## [WHAT TO PRODUCE]
Copy out everything from the start of the data down through the line containing "3 сентября 2026", keeping each line word for word.

** RECORD SET follows **

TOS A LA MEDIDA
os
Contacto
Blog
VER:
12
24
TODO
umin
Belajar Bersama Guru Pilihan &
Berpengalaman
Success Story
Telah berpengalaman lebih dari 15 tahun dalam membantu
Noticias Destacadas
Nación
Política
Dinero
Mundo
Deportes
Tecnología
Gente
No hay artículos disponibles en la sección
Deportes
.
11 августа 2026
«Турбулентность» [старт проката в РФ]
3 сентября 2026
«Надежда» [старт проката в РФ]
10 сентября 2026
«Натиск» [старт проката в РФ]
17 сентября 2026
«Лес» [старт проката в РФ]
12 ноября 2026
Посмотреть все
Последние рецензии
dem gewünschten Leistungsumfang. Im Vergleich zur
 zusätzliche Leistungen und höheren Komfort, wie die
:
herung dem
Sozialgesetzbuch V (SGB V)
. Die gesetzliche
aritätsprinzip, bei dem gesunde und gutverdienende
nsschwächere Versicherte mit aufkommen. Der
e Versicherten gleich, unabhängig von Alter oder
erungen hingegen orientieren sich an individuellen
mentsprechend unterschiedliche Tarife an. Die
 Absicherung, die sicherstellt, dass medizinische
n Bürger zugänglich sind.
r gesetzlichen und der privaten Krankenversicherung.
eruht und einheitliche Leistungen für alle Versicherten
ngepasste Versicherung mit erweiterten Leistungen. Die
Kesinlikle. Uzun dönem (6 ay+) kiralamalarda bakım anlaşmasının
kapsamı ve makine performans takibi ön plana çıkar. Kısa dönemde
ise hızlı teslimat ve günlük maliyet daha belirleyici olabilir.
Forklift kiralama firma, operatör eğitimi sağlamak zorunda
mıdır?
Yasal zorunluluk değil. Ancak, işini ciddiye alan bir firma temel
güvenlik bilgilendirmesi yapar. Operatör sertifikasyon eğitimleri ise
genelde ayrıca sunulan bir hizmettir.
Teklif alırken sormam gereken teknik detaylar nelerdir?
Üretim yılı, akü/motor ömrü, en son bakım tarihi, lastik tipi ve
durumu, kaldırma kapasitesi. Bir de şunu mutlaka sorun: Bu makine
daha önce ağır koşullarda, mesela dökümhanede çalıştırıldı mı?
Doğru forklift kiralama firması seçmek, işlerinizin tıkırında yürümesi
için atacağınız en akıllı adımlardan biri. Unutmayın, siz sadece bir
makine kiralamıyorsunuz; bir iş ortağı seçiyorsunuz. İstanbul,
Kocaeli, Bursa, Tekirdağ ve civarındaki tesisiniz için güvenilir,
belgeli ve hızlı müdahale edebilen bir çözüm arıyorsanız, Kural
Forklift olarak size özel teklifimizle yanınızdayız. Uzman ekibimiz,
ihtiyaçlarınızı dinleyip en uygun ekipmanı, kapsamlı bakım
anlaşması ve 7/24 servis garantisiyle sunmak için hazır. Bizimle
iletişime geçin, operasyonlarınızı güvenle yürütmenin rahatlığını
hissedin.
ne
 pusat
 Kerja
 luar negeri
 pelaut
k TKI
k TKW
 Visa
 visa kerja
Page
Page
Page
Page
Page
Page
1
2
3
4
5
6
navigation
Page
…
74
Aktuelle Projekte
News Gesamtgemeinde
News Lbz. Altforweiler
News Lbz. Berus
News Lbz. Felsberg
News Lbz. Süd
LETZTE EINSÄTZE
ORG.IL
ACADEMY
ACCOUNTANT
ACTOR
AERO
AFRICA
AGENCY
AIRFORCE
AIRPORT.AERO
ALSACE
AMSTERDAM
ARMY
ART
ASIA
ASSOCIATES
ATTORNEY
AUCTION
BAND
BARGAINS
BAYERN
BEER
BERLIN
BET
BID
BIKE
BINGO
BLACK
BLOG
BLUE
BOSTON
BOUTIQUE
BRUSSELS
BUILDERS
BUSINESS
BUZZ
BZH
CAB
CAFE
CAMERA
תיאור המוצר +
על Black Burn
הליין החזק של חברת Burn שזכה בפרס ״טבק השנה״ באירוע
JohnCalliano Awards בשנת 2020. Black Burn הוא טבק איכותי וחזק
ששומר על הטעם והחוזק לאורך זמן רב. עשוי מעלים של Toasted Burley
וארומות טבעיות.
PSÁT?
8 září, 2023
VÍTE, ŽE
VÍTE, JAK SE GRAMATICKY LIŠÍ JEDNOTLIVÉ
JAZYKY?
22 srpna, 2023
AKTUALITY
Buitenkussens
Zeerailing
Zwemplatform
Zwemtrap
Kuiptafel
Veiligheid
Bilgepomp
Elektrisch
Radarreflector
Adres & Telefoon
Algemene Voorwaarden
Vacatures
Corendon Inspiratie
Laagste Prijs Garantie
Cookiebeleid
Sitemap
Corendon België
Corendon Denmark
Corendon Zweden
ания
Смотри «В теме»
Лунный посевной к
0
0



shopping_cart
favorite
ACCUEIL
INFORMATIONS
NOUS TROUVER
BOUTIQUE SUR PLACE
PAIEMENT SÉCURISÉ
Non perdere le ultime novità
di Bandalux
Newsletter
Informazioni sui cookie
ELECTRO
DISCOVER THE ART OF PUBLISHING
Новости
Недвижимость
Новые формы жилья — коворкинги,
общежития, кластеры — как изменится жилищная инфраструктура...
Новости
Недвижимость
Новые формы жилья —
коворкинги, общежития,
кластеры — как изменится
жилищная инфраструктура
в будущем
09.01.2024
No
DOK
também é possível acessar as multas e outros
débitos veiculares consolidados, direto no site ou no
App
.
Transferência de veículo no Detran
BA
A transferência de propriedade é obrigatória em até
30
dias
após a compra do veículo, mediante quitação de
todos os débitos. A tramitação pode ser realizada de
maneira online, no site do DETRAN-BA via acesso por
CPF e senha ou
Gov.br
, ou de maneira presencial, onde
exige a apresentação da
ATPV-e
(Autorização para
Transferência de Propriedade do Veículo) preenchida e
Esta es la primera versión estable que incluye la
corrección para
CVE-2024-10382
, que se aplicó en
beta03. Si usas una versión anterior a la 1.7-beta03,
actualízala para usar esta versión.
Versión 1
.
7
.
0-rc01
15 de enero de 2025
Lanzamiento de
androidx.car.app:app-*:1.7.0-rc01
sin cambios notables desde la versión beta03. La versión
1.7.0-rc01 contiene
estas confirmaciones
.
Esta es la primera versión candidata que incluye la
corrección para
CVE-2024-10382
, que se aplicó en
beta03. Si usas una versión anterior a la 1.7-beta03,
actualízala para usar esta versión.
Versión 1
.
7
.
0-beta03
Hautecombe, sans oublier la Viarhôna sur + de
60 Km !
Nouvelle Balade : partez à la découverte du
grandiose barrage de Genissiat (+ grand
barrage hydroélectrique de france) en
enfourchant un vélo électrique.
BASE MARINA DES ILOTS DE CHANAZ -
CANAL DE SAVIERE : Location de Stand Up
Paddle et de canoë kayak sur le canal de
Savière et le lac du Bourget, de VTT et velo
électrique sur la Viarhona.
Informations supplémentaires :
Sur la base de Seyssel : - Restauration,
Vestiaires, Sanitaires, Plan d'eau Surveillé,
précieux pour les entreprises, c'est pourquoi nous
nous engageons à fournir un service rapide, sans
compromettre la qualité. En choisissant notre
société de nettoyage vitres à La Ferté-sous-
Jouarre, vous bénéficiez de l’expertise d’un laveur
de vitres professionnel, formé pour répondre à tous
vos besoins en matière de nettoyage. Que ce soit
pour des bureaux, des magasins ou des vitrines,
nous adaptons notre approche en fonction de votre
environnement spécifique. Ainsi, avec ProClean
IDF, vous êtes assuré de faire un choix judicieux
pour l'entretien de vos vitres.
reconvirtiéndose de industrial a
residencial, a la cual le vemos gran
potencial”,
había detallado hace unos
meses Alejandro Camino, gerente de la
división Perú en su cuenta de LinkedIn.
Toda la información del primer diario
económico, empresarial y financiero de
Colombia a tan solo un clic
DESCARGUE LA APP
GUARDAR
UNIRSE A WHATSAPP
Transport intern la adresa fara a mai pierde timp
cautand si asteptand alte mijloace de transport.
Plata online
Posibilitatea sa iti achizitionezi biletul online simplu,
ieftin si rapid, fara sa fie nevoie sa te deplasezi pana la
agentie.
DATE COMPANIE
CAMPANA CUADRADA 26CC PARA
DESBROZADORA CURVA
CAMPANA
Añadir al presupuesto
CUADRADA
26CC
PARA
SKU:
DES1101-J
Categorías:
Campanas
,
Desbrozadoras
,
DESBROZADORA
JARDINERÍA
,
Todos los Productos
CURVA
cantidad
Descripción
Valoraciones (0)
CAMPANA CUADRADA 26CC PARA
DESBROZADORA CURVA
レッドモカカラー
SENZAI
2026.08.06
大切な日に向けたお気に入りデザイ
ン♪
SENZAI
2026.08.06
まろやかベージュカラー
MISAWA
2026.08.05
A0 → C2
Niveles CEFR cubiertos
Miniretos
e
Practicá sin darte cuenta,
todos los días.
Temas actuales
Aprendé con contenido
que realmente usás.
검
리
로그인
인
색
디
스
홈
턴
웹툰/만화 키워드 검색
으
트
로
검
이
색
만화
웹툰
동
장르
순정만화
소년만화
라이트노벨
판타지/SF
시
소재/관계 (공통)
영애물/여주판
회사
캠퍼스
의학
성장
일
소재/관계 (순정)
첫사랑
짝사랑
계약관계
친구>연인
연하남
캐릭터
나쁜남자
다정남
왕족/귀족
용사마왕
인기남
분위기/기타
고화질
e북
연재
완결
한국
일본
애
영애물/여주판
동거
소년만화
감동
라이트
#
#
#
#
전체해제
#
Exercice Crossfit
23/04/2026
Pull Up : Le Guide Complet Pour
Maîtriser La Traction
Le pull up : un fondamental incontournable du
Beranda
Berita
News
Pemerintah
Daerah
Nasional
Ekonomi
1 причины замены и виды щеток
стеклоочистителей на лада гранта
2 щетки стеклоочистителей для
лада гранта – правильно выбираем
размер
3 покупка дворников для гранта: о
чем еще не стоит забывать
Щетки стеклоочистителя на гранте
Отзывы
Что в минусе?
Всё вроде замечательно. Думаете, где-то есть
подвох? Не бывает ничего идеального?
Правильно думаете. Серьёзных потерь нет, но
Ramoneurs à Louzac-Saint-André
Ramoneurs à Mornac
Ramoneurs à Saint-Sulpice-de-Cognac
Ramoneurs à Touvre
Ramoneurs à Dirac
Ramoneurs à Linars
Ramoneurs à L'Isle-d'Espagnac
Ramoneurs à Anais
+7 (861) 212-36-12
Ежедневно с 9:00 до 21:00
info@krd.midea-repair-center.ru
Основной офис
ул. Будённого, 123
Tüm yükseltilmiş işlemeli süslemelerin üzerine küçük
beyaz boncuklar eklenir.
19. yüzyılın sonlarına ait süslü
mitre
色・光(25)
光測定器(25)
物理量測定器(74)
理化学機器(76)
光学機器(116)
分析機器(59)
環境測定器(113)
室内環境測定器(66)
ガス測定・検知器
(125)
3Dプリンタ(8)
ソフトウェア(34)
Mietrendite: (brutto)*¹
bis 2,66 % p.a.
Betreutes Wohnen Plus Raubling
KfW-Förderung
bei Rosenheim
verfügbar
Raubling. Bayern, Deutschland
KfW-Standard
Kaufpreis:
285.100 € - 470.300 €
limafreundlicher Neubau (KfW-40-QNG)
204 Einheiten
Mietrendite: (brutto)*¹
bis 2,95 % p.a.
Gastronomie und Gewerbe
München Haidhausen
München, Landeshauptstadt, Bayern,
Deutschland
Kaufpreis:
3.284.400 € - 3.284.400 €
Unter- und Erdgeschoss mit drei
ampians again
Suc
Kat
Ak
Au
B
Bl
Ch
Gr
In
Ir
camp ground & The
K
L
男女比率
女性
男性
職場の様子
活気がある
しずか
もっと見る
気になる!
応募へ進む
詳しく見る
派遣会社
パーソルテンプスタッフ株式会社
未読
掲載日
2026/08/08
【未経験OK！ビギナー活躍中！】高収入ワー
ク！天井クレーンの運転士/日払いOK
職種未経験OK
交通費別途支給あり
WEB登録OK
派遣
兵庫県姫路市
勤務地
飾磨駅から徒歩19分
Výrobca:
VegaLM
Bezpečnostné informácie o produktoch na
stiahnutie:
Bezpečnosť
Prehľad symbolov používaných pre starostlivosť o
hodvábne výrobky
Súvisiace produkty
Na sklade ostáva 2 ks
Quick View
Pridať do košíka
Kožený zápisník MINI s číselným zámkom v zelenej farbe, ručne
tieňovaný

** End of RECORD SET **

## [OUTPUT FOR THIS TASK]
TOS A LA MEDIDA
os
Contacto
Blog
VER:
12
24
TODO
umin
Belajar Bersama Guru Pilihan &
Berpengalaman
Success Story
Telah berpengalaman lebih dari 15 tahun dalam membantu
Noticias Destacadas
Nación
Política
Dinero
Mundo
Deportes
Tecnología
Gente
No hay artículos disponibles en la sección
Deportes
.
11 августа 2026
«Турбулентность» [старт проката в РФ]
3 сентября 2026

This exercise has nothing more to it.